University of Georgia School of Law Professor Desirée LeClercq recently published an article, “Gender-Based Violence at Sea,” in the Cornell International Law Journal. The article stems from LeClercq’s previous contribution to Cornell’s Transnational Labor Law Conference as a conference co-organizer.

LeClercq’s article highlights the pervasive gender-based violence and harassment that female seafarers endure at sea. Furthermore, LeClercq argues the International Labour Organization (ILO) has failed to properly protect workers despite the protections intended by the Maritime Labour Convention, 2006.

Below is an abstract from the article:

“This Symposium contribution assesses the ability of international law to evolve to offer essential protections for workers in an increasingly globalized world. It focuses on protections for women seafarers, specifically around gender-based violence and harassment on board vessels. Even though it is the world’s oldest transnational sector, seafaring remains overwhelmingly male-dominated. Consequently, international law was not initially conceived with women seafarers in mind. Now that women have broken into the maritime profession, they count on international law to evolve in kind. Notwithstanding, they continue to face sexist, if not violent, workplaces, and report high incidents of gender-based violence and harassment at sea.

The international organization responsible for adopting and supervising protections for workers, the International Labour Organization (ILO), has long prioritized the special needs of seafarers. Its Maritime Labor Convention, 2006, promised to ensure holistic protections for all women and men at sea and to quickly adapt with evolving sectoral challenges. A close look at the prevalence of gender-based violence and harassment at sea shows, however, that the ILO’s bureaucratic pathologies and interinstitutional processes preclude it from accomplishing that mission. The ILO’s failure to quickly respond to mounting evidence of that violence and harassment has broad implications for international law, which must absorb and respond to transnational work’s dynamic and fluctuating demands to remain useful and relevant.”

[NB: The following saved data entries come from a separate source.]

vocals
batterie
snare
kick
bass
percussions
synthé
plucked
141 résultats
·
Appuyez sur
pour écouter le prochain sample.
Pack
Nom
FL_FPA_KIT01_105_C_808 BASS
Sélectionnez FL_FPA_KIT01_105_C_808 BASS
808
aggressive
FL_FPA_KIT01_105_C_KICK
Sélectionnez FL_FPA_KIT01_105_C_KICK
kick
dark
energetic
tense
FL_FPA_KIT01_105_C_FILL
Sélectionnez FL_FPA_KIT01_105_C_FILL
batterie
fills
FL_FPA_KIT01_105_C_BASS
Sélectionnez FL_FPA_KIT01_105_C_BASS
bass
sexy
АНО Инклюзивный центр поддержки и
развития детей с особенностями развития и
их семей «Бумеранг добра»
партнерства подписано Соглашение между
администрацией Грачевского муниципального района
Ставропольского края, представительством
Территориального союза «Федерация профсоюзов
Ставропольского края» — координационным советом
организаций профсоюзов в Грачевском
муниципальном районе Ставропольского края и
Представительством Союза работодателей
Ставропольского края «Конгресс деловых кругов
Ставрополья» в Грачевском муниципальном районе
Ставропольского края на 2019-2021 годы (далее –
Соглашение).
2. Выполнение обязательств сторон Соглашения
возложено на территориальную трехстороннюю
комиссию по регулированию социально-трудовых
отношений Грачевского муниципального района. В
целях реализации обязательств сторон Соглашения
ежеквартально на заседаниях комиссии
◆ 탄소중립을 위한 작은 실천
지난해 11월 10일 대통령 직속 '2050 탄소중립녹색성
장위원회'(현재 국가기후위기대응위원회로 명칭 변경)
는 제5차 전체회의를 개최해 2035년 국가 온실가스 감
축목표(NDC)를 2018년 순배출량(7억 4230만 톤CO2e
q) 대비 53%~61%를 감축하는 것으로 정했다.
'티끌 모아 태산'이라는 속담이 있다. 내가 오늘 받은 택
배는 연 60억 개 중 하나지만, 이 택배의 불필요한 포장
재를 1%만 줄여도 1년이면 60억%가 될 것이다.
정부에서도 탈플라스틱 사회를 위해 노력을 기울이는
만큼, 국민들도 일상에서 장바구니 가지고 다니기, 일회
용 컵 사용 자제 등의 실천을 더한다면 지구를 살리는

LeClercq joined the University of Georgia School of Law in 2024 as an assistant professor. She teaches International Trade and Workers Rights, International Labor Law, International Law and U.S. Labor Law. This semester, LeClercq is overseeing the International Law Colloquium, a for-credit course designed to introduce students to international economic law through engagement with scholars in the international legal field. She also serves as a faculty co-director of the Dean Rusk International Law Center and as the faculty adviser for the Georgia Journal of International and Comparative Law.